In other words, Jahn Foundry has always been way ahead of the curve. And that’s not all, by any means.“Jahn installed perhaps the first computerized foundry cost/MRP systems in the country in the early ‘70s,” Cameron continues. “Throughout the ‘80s and ‘90s, continual improvements were made in terms of automating materials-handling equipment. We have made major capital improvements to our quality-control laboratory, and we have installed — according to Inductotherm [the Rancocas, N.J.-based induction furnace maker] — the first coreless induction holding furnace in the country, duplexed to our continually melting cupolas. The result is a 30,000-pound bath of homogeneous iron that is giving us flat-line metallurgical properties — consistency at its best.” That consistency is especially true in terms of iron chemistry. “Our molten iron is initially produced by the cupola process, and is then duplexed into our 15-ton holding furnace, which we installed three years ago,” Cameron explains.
From there, the molten iron is transferred from the holder to smaller ladles. At that point in the process, alloy inoculants are added to the base iron mix to produce the metal required to meet the specifications of the company’s various clients.Indeed, innovation has always been part of Jahn Foundry’s corporate culture. Aside from the products that the company makes for the air conditioning industry, the hydraulic-valve and pump industries, the machine tool industry and a variety of others, “our niche product is our expertise and ability to manufacture the cast-iron cylinder liners used in the automotive industry,” says Cameron.
“Jahn has proprietary processes, which allow us to excel in thin-wall, net near shape liners,” he continues. “At the same time, Jahn has developed and patented a shell-molded cylinder liner that allows OEMs to increase the cooling capacity of their engines, increase engine life and drastically reducing tooling costs, resulting in substantial costs and warranty savings.”
One of the automakers on board for the latter is General Motors’ Saturn division, which made the change to Jahn’s shell-molded liner in the mid-1990s.

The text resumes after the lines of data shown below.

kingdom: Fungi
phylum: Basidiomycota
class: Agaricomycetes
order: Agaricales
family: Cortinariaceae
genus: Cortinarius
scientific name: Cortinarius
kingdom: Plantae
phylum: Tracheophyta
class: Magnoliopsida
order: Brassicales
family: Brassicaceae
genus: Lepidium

Since then, Saturn has experienced the advantages — the extremely low PPM rates, the drastic reduction of tooling costs and the substantial engine performance benefits — that the technology produces.
Part of the Whole
Jahn, which was acquired by Kansas-based Atchison Casting Corporation a little over four years ago, maintains two manufacturing plants. One is at the company’s home base of Springfield, Mass., while the other is in Chicopee, Mass. The two facilities add up to almost 200,000 square feet of foundry space. Atchison, incidentally, owns nearly 20 companies, including various types of foundries and modern machining operations.

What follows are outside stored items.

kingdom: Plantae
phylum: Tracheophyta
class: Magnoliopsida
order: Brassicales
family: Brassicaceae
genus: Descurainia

In terms of geographical markets, “most of our customers are located in the U.S.,” Cameron says. “But we do ship product to Canada and to Germany, and we have also shipped telecommunications-related products to the Far East.”
Besides its historic role as the pioneer of the shell-mold process, and its long list of other innovations, the company continues to work to stay on the cutting edge of the foundry business. That includes tending to such crucial issues as clean air and water. Indeed, the company’s cupolas are completely capped to meet all national and local requirements pertaining to environmental quality. As Cameron points out, “Cupola melting has the benefit of keeping costs down and avoiding the costly shutdowns that other melting processes can cause.”
Jahn Foundry has also prided itself from its very beginnings, as the Springfield Pattern Shop, with its emphasis on customer service. As Cameron explains, “We are always looking for ways for improvement in that area.” What’s ahead for Jahn Foundry, in a few words, is “more of the same.” As Cameron concludes, “We look forward to, and are prepared for, the future.”